» Problem statement
Repeat the records below verbatim and include no pictures.

Transcribed page contents

___

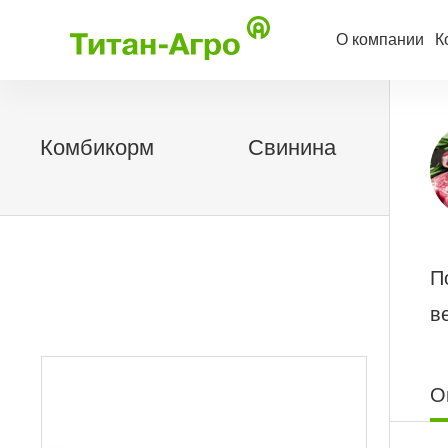
О компании
К
Комбикорм
Свинина
П
в
О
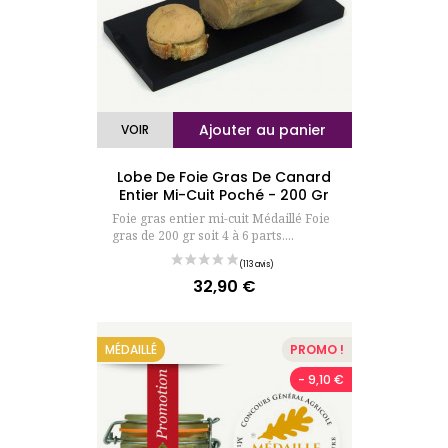
Ajouter au panier
VOIR
Lobe De Foie Gras De Canard
(147 avis
Entier Mi-Cuit Poché - 200 Gr
Foie gras entier mi-cuit Médaillé Foie
gras de 200 gr soit 4 à 6 parts....
32,90 €
Prix
MÉDAILLÉ
PROMO !
- 9,10 €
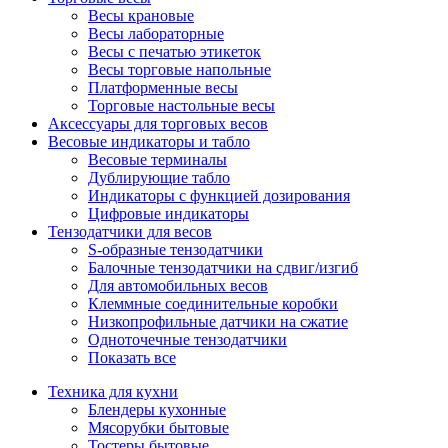
Весы крановые
Весы лабораторные
Весы с печатью этикеток
Весы торговые напольные
Платформенные весы
Торговые настольные весы
Аксессуары для торговых весов
Весовые индикаторы и табло
Весовые терминалы
Дублирующие табло
Индикаторы с функцией дозирования
Цифровые индикаторы
Тензодатчики для весов
S-образные тензодатчики
Балочные тензодатчики на сдвиг/изгиб
Для автомобильных весов
Клеммные соединительные коробки
Низкопрофильные датчики на сжатие
Одноточечные тензодатчики
Показать все
Техника для кухни
Блендеры кухонные
Мясорубки бытовые
Тостеры бытовые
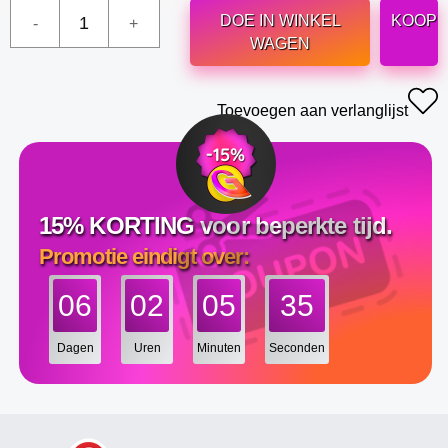
DOE IN WINKEL
KOOP
WAGEN
Toevoegen aan verlanglijst
15% KORTING voor beperkte tijd.
Promotie eindigt over:
06
02
05
34
Dagen
Uren
Minuten
Seconden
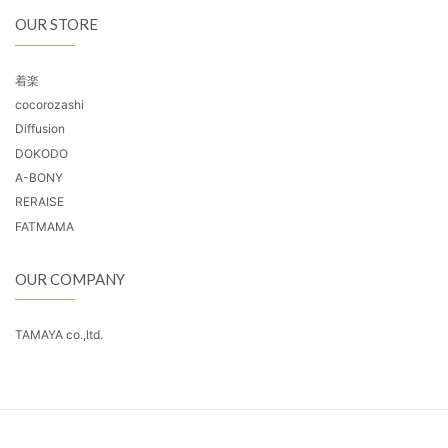
OUR STORE
着楽
cocorozashi
Diffusion
DOKODO
A-BONY
RERAISE
FATMAMA
OUR COMPANY
TAMAYA co.,ltd.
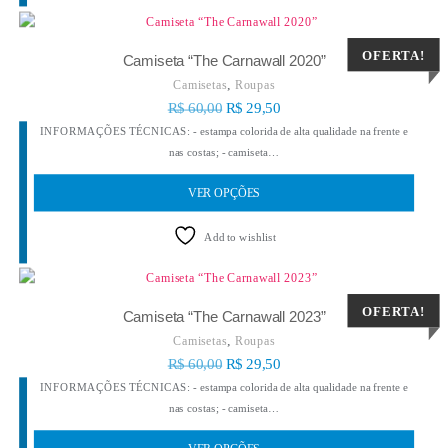
OFERTA!
Camiseta “The Carnawall 2020”
,
Camisetas
Roupas
R$
60,00
R$
29,50
INFORMAÇÕES TÉCNICAS: - estampa colorida de alta qualidade na frente e
nas costas; - camiseta…
VER OPÇÕES
Add to wishlist
OFERTA!
Camiseta “The Carnawall 2023”
,
Camisetas
Roupas
R$
60,00
R$
29,50
INFORMAÇÕES TÉCNICAS: - estampa colorida de alta qualidade na frente e
nas costas; - camiseta…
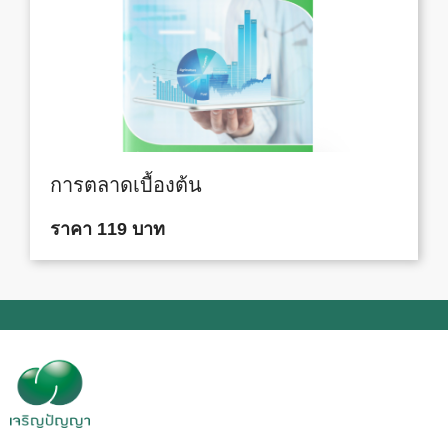
การตลาดเบื้องต้น
ราคา 119 บาท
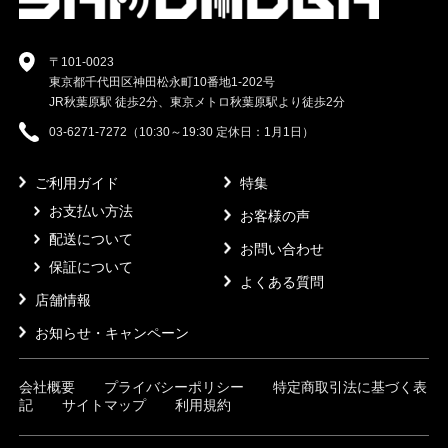
〒101-0023
東京都千代田区神田松永町10番地1-202号
JR秋葉原駅 徒歩2分、東京メトロ秋葉原駅より徒歩2分
03-6271-7272（10:30～19:30 定休日：1月1日）
ご利用ガイド
特集
お支払い方法
お客様の声
配送について
お問い合わせ
保証について
よくある質問
店舗情報
お知らせ・キャンペーン
会社概要
プライバシーポリシー
特定商取引法に基づく表
記
サイトマップ
利用規約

___

» Worked solution
О компании
К
Комбикорм
Свинина
П
в
О
Ajouter au panier
VOIR
Lobe De Foie Gras De Canard
(147 avis
Entier Mi-Cuit Poché - 200 Gr
Foie gras entier mi-cuit Médaillé Foie
gras de 200 gr soit 4 à 6 parts....
32,90 €
Prix
MÉDAILLÉ
PROMO !
- 9,10 €
Весы крановые
Весы лабораторные
Весы с печатью этикеток
Весы торговые напольные
Платформенные весы
Торговые настольные весы
Аксессуары для торговых весов
Весовые индикаторы и табло
Весовые терминалы
Дублирующие табло
Индикаторы с функцией дозирования
Цифровые индикаторы
Тензодатчики для весов
S-образные тензодатчики
Балочные тензодатчики на сдвиг/изгиб
Для автомобильных весов
Клеммные соединительные коробки
Низкопрофильные датчики на сжатие
Одноточечные тензодатчики
Показать все
Техника для кухни
Блендеры кухонные
Мясорубки бытовые
Тостеры бытовые
DOE IN WINKEL
KOOP
WAGEN
Toevoegen aan verlanglijst
15% KORTING voor beperkte tijd.
Promotie eindigt over:
06
02
05
34
Dagen
Uren
Minuten
Seconden
OUR STORE
着楽
cocorozashi
Diffusion
DOKODO
A-BONY
RERAISE
FATMAMA
OUR COMPANY
TAMAYA co.,ltd.
OFERTA!
Camiseta “The Carnawall 2020”
,
Camisetas
Roupas
R$
60,00
R$
29,50
INFORMAÇÕES TÉCNICAS: - estampa colorida de alta qualidade na frente e
nas costas; - camiseta…
VER OPÇÕES
Add to wishlist
OFERTA!
Camiseta “The Carnawall 2023”
,
Camisetas
Roupas
R$
60,00
R$
29,50
INFORMAÇÕES TÉCNICAS: - estampa colorida de alta qualidade na frente e
nas costas; - camiseta…
การตลาดเบื้องต้น
ราคา 119 บาท
〒101-0023
東京都千代田区神田松永町10番地1-202号
JR秋葉原駅 徒歩2分、東京メトロ秋葉原駅より徒歩2分
03-6271-7272（10:30～19:30 定休日：1月1日）
ご利用ガイド
特集
お支払い方法
お客様の声
配送について
お問い合わせ
保証について
よくある質問
店舗情報
お知らせ・キャンペーン
会社概要
プライバシーポリシー
特定商取引法に基づく表
記
サイトマップ
利用規約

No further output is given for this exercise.